Le matador fit une nouvelle passe et le public applaudit à nouveau.
— Es-tu à Barcelone pour faire du tourisme ? demanda le quinquagénaire une fois le calme revenu.
— Plus ou moins, répondit le jeune homme après un bref silence. Je viens de démissionner de la marine marchande. J’y étais matelot depuis trois ans, mais j’en ai assez de passer ma vie en mer.
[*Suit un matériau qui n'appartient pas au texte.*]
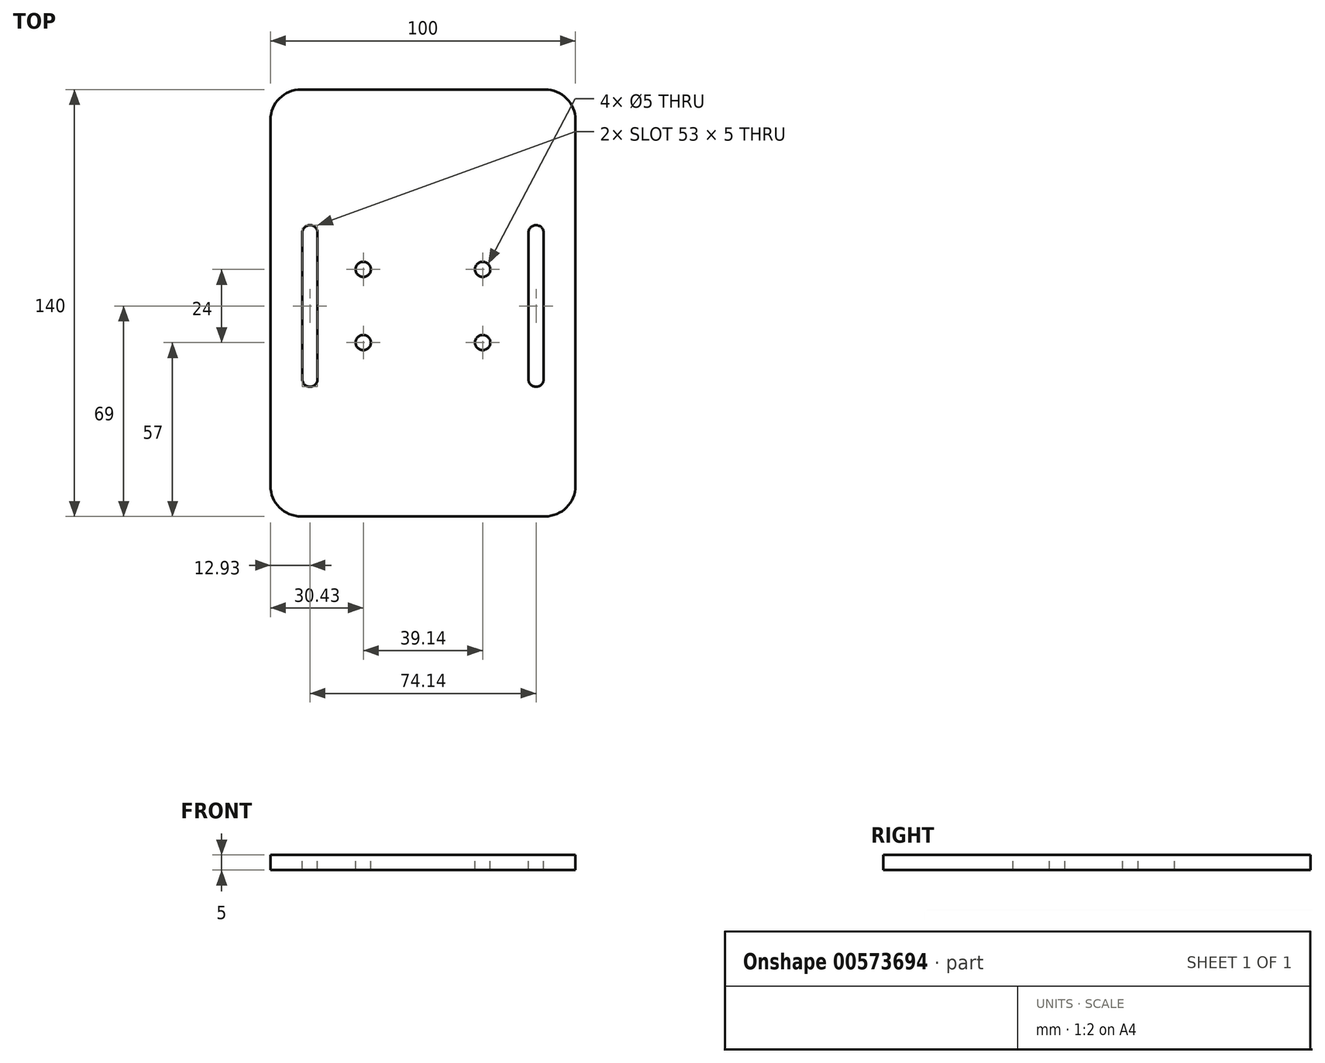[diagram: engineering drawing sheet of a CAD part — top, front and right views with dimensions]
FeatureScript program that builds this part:
annotation { "Feature Type Name" : "Feature", "Feature Type Description" : "" }
export const myFeature = defineFeature(function(context is Context, id is Id, definition is map)
    precondition{}
    {
        {
            var Q0;
            Q0=qCreatedBy(makeId("Top.planeOp"),FACE);
            var sketch = newSketch(context, id + "F0", { "sketchPlane" : qUnion([Q0])});
            skLineSegment(sketch, "E0.bottom", {"start": v(0, 0) * mm, "end": v(50, 0) * mm});
            skLineSegment(sketch, "E0.top", {"start": v(0, 140) * mm, "end": v(50, 140) * mm});
            skLineSegment(sketch, "E0.left", {"start": v(0, 0) * mm, "end": v(0, 140) * mm});
            skLineSegment(sketch, "E0.right", {"start": v(50, 0) * mm, "end": v(50, 140) * mm});
            skSolve(sketch);
        }
        {
            var Q0;
            Q0=makeQuery(id+"F0.imprint","IMPRINT",FACE,{"disambiguationData":[TD([[makeQuery(id+"F0.imprint","IMPRINT",EDGE,{"derivedFrom":sQuery(id+"F0.wireOp",EDGE,"E0.bottom")}),1.0]])]});
            extrude(context, id + "F1", {"entities" : qUnion([Q0]), "depth" : 5 * mm, "offsetDistance" : 25 * mm});
        }
        {
            var Q0;
            Q0=makeQuery(id+"F1.opExtrude","CAP_FACE",FACE,{"disambiguationData":[OSD([sQuery(id+"F0.wireOp",EDGE,"E0.bottom"),sQuery(id+"F0.wireOp",EDGE,"E0.top"),sQuery(id+"F0.wireOp",EDGE,"E0.left"),sQuery(id+"F0.wireOp",EDGE,"E0.right")])],"isStart":false});
            var sketch = newSketch(context, id + "F2", { "sketchPlane" : qUnion([Q0])});
            skSolve(sketch);
        }
        {
            var Q0;
            Q0=makeQuery(id+"F2.imprint","IMPRINT",FACE,{"disambiguationData":[TD([[makeQuery(id+"F2.imprint","IMPRINT",EDGE,{"derivedFrom":makeQuery(id+"F1.opExtrude","CAP_EDGE",EDGE,{"disambiguationData":[OSD([sQuery(id+"F0.wireOp",EDGE,"E0.bottom")])],"isStart":false})}),1.0]])]});
            var sketch = newSketch(context, id + "F3", { "sketchPlane" : qUnion([Q0])});
            skLineSegment(sketch, "E1", {"start": v(37.07, 45) * mm, "end": v(37.07, 93) * mm});
            skArc(sketch, "E2.0.startCap", {"start": v(39.57, 45) * mm, "mid": v(37.07, 42.5) * mm, "end": v(34.57, 45) * mm});
            skArc(sketch, "E2.0.endCap", {"start": v(34.57, 93) * mm, "mid": v(37.07, 95.5) * mm, "end": v(39.57, 93) * mm});
            skLineSegment(sketch, "E2.0.left", {"start": v(34.57, 45) * mm, "end": v(34.57, 93) * mm});
            skLineSegment(sketch, "E2.0.right", {"start": v(39.57, 45) * mm, "end": v(39.57, 93) * mm});
            skSolve(sketch);
        }
        {
            var Q0;
            Q0 = qSketchRegion(id + "F3", true);
            extrude(context, id + "F4", {"entities" : qUnion([Q0]), "operationType" : NewBodyOperationType.REMOVE, "oppositeDirection" : true, "depth" : 62.6 * mm, "offsetDistance" : 25 * mm});
        }
        {
            var Q0;
            Q0=makeQuery(id+"F2.imprint","IMPRINT",FACE,{"disambiguationData":[TD([[makeQuery(id+"F2.imprint","IMPRINT",EDGE,{"derivedFrom":makeQuery(id+"F1.opExtrude","CAP_EDGE",EDGE,{"disambiguationData":[OSD([sQuery(id+"F0.wireOp",EDGE,"E0.bottom")])],"isStart":false})}),1.0]])]});
            var sketch = newSketch(context, id + "F5", { "sketchPlane" : qUnion([Q0])});
            skLineSegment(sketch, "E3", {"start": v(19.57, 57) * mm, "end": v(19.57, 81) * mm});
            skSolve(sketch);
        }
        {
            var Q0;
            Q0=sQuery(id+"F5.wireOp",VERTEX,"E3.start");
            var Q1;
            Q1=sQuery(id+"F5.wireOp",VERTEX,"E3.end");
            var Q2;
            Q2=makeQuery(id+"F1.opExtrude","SWEPT_BODY",BODY,{"disambiguationData":[OSD([sQuery(id+"F0.wireOp",EDGE,"E0.bottom"),sQuery(id+"F0.wireOp",EDGE,"E0.top"),sQuery(id+"F0.wireOp",EDGE,"E0.left"),sQuery(id+"F0.wireOp",EDGE,"E0.right")])]});
            hole(context, id + "F6", {"style" : HoleStyle.SIMPLE, "endStyle" : HoleEndStyle.THROUGH, "holeDiameter" : 5 * mm, "isTappedThrough" : true, "tappedDepth" : 12 * mm, "tapClearance" : 3, "locations" : qUnion([Q0, Q1]), "scope" : qUnion([Q2])});
        }
        {
            var Q0;
            Q0=makeQuery(id+"F1.opExtrude","SWEPT_BODY",BODY,{"disambiguationData":[OSD([sQuery(id+"F0.wireOp",EDGE,"E0.bottom"),sQuery(id+"F0.wireOp",EDGE,"E0.top"),sQuery(id+"F0.wireOp",EDGE,"E0.left"),sQuery(id+"F0.wireOp",EDGE,"E0.right")])]});
            var Q1;
            Q1=qCreatedBy(makeId("Right.planeOp"),FACE);
            mirror(context, id + "F7", {"operationType" : NewBodyOperationType.ADD, "entities" : qUnion([Q0]), "mirrorPlane" : qUnion([Q1])});
        }
        {
            var Q0;
            Q0=makeQuery(id+"F1.opExtrude","SWEPT_EDGE",EDGE,{"disambiguationData":[OSD([sQuery(id+"F0.wireOp",EDGE,"E0.top"),sQuery(id+"F0.wireOp",EDGE,"E0.right")])]});
            fillet(context, id + "F8", {"entities" : qUnion([Q0]), "radius" : 10 * mm, "tangentPropagation" : true, "allowEdgeOverflow" : false});
        }
        {
            var Q0;
            Q0=makeQuery(id+"F1.opExtrude","SWEPT_EDGE",EDGE,{"disambiguationData":[OSD([sQuery(id+"F0.wireOp",EDGE,"E0.bottom"),sQuery(id+"F0.wireOp",EDGE,"E0.right")])]});
            fillet(context, id + "F9", {"entities" : qUnion([Q0]), "radius" : 10 * mm, "tangentPropagation" : true, "allowEdgeOverflow" : false});
        }
        {
            var Q0;
            Q0=makeQuery(id+"F7.opPattern","COPY",EDGE,{"derivedFrom":makeQuery(id+"F1.opExtrude","SWEPT_EDGE",EDGE,{"disambiguationData":[OSD([sQuery(id+"F0.wireOp",EDGE,"E0.bottom"),sQuery(id+"F0.wireOp",EDGE,"E0.right")])]}),"instanceName":"1"});
            fillet(context, id + "F10", {"entities" : qUnion([Q0]), "radius" : 10 * mm, "tangentPropagation" : true, "allowEdgeOverflow" : false});
        }
        {
            var Q0;
            Q0=makeQuery(id+"F7.opPattern","COPY",EDGE,{"derivedFrom":makeQuery(id+"F1.opExtrude","SWEPT_EDGE",EDGE,{"disambiguationData":[OSD([sQuery(id+"F0.wireOp",EDGE,"E0.top"),sQuery(id+"F0.wireOp",EDGE,"E0.right")])]}),"instanceName":"1"});
            fillet(context, id + "F11", {"entities" : qUnion([Q0]), "radius" : 10 * mm, "tangentPropagation" : true, "allowEdgeOverflow" : false});
        }
    });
Maintenant j’envisage de visiter l’Europe, pendant un certain temps.
Surpris, le quinquagénaire regarda le jeune homme. Ce n’était pas banal de s’enrôler dans la marine marchande aussi jeune. Le taureau fonça sur le matador qui, cette fois-ci, ne s’écarta pas à temps. Il tomba à la renverse et le public retint son souffle, tandis que le taureau le labourait de ses sabots. Il réussit à rouler sur le côté à se relever. Il ne semblait pas blesser et reprit le spectacle sous les applaudissements du public.
— Caramba ! Ce matador doit faire plus attention s’il veut faire carrière, lança le quinquagénaire très sérieux. Alors, quel pays as-tu prévu de visiter ?
— Je ne sais pas encore. Mais je recherche surtout de l’exotisme.
— Qu’entends-tu par là ?
Les yeux du jeune homme pétillèrent.
— J’ai envie de découvrir de nouvelles cultures. De nouvelles langues. Percer les mystères de ce monde !
Le quinquagénaire haussa les sourcils, et une lueur d’intérêt brilla dans ses yeux.
— Et combien de temps comptes-tu rester à Barcelone ?
Le jeune homme haussa les épaules.
— Je n’en sais rien. Je vais où le vent me portera.
Le quinquagénaire le regarda avec satisfaction, puis demanda en souriant :
— Est-ce que tu sais écrire ?
— Oui, bien sûr, répondit le jeune homme en regardant le quinquagénaire avec étonnement.
— Il se trouve que je suis à la tête d’un journal international. La Vanguardia. Et je cherche à développer des reportages sur des sujets, disons… peu habituels.
— Peu habituel ?
— Spiritualité, ésotérisme, paranormal. Ce genre de choses commencent à vraiment intéresser les gens. Et j’aurai besoin de quelqu’un pour faire des reportages à l’international sur ces sujets.
— Vous me proposez un job ? demanda le jeune homme incertain.
— Tu es jeune, tu aimes les voyages et tu es curieux de découvrir les mystères que renferment notre monde. Et caramba ! Tu viens des États-Unis, le pays qui sait mieux que quiconque raconter de bonnes histoires. Tu m’as l’air d’avoir le profil idéal et j’ai le nez pour ça !
Le quinquagénaire tapota son nez avec son index.
— Eh bien… réfléchit le jeune homme en se grattant la tête. Il est vrai que je cherche du travail, mais c’est assez inattendu et je viens à peine d’arriver à Barcelone alors...
— Bien sûr, bien sûr ! Prends le temps d’y réfléchir.
Le quinquagénaire se leva tandis que le matador et le taureau quittaient l’arène.
— Et si tu es partant, passe à mon bureau la semaine prochaine. Nos bureaux sont dans la rue Pelai, tu ne peux pas nous manquer. Demander à voir Ramon Godó. C’est moi.
Il lui tendit la main et le jeune homme la serra.
— Brian. Brian Westhouse.
— J’espère te revoir bientôt, Brian.
Il grimpa jusqu’en haut et gradins et quitta l’arène, laissant le jeune homme seul face à sa réflexion.